With Rails Active Record, we think of Book.find(42) as a shorthand for Book.find_by(id: 42). But they are not exactly the same.

It’s good to keep in mind that:

  • find_by returns nil if no record is found
  • find throws an RecordNotFound exception if no matching book is found.
>> Book.find_by(id: 200)
  Book Load (0.1ms)  SELECT "books".* FROM "books" WHERE "books"."id" = ? LIMIT ?  [["id", 200], ["LIMIT", 1]]
=> nil

>> Book.find(200)
  Book Load (0.8ms)  SELECT "books".* FROM "books" WHERE "books"."id" = ? LIMIT ?  [["id", 200], ["LIMIT", 1]]
/Users/bhumi/.rbenv/versions/3.0.1/lib/ruby/gems/3.0.0/gems/activerecord-7.1.3/lib/active_record/core.rb:253:in `find': Couldn't find Book with 'id'=200 (ActiveRecord::RecordNotFound)

So find is actually equivalent to find_by!.

>> Book.find_by!(id: 200)
  Book Load (0.1ms)  SELECT "books".* FROM "books" WHERE "books"."id" = ? LIMIT ?  [["id", 200], ["LIMIT", 1]]
/Users/bhumi/.rbenv/versions/3.0.1/lib/ruby/gems/3.0.0/gems/activerecord-7.1.3/lib/active_record/relation/finder_methods.rb:413:in `raise_record_not_found_exception!': Couldn't find Book with [WHERE "books"."id" = ?] (ActiveRecord::RecordNotFound)

The SQL queries generated by find, find_by, and find_by! is the same:

SELECT "books".* FROM "books" WHERE "books"."id" = ? LIMIT ?  [["id", 200], ["LIMIT", 1]]`. 

Tip 3 - Ruby pattern matching

Did you know that Ruby has pattern matching?
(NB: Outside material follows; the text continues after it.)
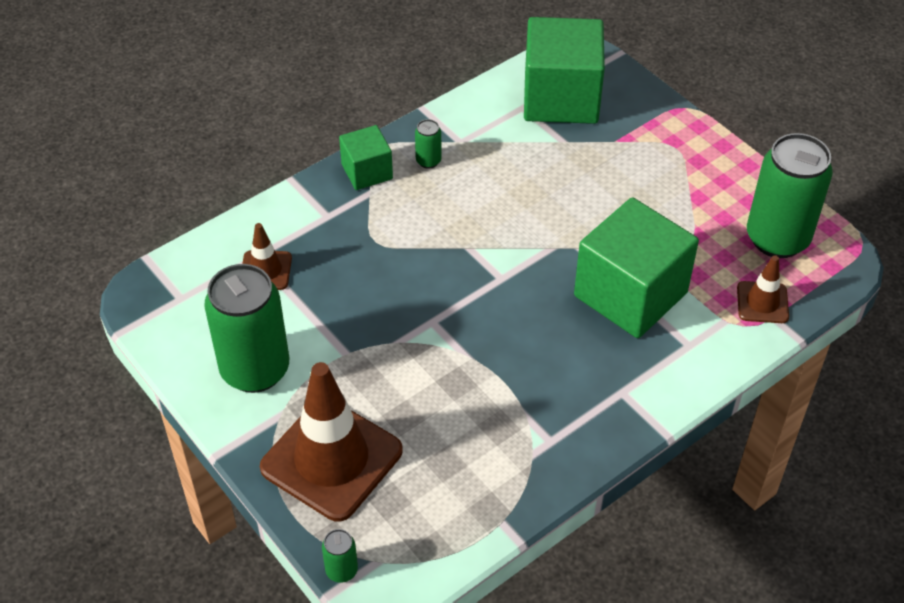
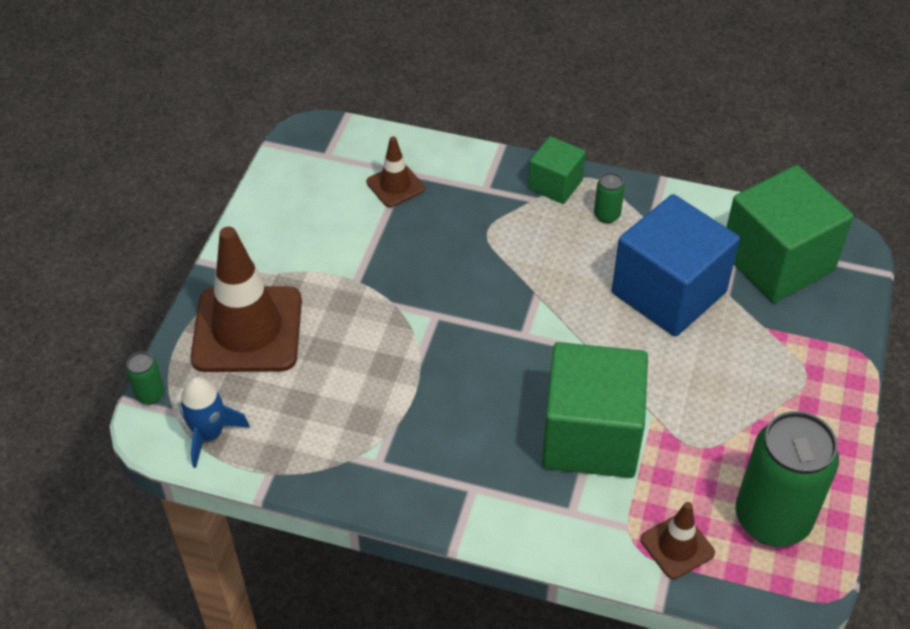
camera: 55 degrees right, 0 degrees up
(255, 370) = (295, 236): green can -> none
(425, 546) = (209, 434): none -> blue rocket
(536, 172) = (668, 292): none -> blue cube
It was introduced in Ruby 2.7 as an experimental feature. As of Ruby 3.1 the experimental warning is removed and is fully supported.

There are two forms. One is a modified case statement with in clauses. The other syntax is using =>. Here are some examples:

# With the `case` `in` pattern matching
?> case [1, 2, 3, 4, 5]
?> in [*pre, 2, 3, *post]
?>   p pre
?>   p post
>> end

[1]
[4, 5]

# With the => one line pattern matching
>> config = {db: {user: 'admin', password: 'abc123'}}

>> config => {db: {user:}}
>> user
=> "admin"

>> config => {db: {user: rename_user}}
>> rename_user
=> "admin"

I’m not sure if Ruby’s pattern matching is inspired by Elixir’s, which looks a little cleaner with the |.

>> [head | tail] = [1, 2, 3]

>>head
1
>>tail
[2, 3]

One common use case in the documentation is around parsing complex JSON structures. I have yet to use it or see it in an application.